### Required work
Would you print the data below exactly, leaving out every picture?

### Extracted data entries
++++++
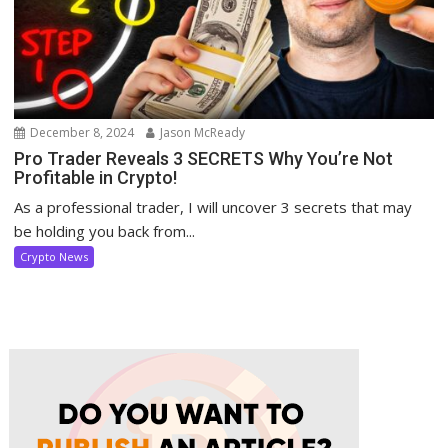
December 8, 2024
Jason McReady
Pro Trader Reveals 3 SECRETS Why You’re Not
Profitable in Crypto!
As a professional trader, I will uncover 3 secrets that may
be holding you back from...
Crypto News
++++++
### Exercise result
December 8, 2024
Jason McReady
Pro Trader Reveals 3 SECRETS Why You’re Not
Profitable in Crypto!
As a professional trader, I will uncover 3 secrets that may
be holding you back from...
Crypto News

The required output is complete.